Input |
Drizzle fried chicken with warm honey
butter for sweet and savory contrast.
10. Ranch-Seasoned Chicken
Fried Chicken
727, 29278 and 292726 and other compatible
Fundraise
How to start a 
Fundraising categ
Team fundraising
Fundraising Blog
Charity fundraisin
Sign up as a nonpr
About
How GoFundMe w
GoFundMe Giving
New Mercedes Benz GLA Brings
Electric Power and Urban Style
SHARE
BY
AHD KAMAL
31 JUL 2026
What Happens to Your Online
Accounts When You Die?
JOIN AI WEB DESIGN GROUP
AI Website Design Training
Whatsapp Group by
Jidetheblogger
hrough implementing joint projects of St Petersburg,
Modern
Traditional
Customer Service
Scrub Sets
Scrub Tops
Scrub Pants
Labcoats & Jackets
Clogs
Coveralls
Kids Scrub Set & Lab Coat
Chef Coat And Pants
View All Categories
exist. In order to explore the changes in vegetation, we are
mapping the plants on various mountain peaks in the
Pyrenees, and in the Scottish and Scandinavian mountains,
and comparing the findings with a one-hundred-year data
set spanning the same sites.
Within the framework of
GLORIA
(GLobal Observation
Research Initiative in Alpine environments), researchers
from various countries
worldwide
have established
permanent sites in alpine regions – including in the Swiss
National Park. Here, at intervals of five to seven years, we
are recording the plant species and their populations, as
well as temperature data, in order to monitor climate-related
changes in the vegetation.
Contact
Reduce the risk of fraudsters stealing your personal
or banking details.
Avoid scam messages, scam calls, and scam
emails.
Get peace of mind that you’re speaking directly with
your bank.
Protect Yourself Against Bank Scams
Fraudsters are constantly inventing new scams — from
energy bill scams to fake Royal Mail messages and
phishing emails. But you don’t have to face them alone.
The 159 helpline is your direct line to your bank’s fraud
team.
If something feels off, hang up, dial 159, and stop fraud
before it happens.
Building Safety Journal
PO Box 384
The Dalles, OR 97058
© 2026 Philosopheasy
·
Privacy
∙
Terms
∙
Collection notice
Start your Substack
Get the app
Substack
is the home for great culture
--
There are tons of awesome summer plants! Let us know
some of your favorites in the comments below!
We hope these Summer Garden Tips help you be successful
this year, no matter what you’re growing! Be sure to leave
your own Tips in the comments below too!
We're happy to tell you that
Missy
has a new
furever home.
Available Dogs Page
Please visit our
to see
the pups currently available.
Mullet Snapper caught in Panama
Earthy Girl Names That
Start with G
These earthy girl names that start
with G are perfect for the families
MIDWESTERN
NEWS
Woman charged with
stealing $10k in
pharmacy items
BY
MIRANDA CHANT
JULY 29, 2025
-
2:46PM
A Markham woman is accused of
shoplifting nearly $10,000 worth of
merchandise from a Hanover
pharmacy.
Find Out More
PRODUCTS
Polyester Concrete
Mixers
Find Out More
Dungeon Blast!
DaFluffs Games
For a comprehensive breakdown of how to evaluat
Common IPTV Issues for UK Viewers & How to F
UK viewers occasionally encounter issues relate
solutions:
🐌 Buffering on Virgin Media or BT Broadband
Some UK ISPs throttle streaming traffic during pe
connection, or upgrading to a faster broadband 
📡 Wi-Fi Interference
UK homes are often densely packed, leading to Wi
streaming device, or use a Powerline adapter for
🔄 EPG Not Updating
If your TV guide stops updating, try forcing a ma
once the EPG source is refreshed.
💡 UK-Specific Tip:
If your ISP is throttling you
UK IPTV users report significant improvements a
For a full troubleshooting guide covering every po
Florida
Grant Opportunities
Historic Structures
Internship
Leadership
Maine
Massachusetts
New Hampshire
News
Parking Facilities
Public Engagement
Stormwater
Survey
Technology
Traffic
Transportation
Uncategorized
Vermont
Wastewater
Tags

What to produce | Please reproduce the records starting at the line containing "Drizzle fried chicken with warm honey" and ending at the line containing "National Park. Here, at", changing "Pyrenees" to "Alps" and leaving everything else as it is.

Answer area |
Drizzle fried chicken with warm honey
butter for sweet and savory contrast.
10. Ranch-Seasoned Chicken
Fried Chicken
727, 29278 and 292726 and other compatible
Fundraise
How to start a 
Fundraising categ
Team fundraising
Fundraising Blog
Charity fundraisin
Sign up as a nonpr
About
How GoFundMe w
GoFundMe Giving
New Mercedes Benz GLA Brings
Electric Power and Urban Style
SHARE
BY
AHD KAMAL
31 JUL 2026
What Happens to Your Online
Accounts When You Die?
JOIN AI WEB DESIGN GROUP
AI Website Design Training
Whatsapp Group by
Jidetheblogger
hrough implementing joint projects of St Petersburg,
Modern
Traditional
Customer Service
Scrub Sets
Scrub Tops
Scrub Pants
Labcoats & Jackets
Clogs
Coveralls
Kids Scrub Set & Lab Coat
Chef Coat And Pants
View All Categories
exist. In order to explore the changes in vegetation, we are
mapping the plants on various mountain peaks in the
Alps, and in the Scottish and Scandinavian mountains,
and comparing the findings with a one-hundred-year data
set spanning the same sites.
Within the framework of
GLORIA
(GLobal Observation
Research Initiative in Alpine environments), researchers
from various countries
worldwide
have established
permanent sites in alpine regions – including in the Swiss
National Park. Here, at intervals of five to seven years, we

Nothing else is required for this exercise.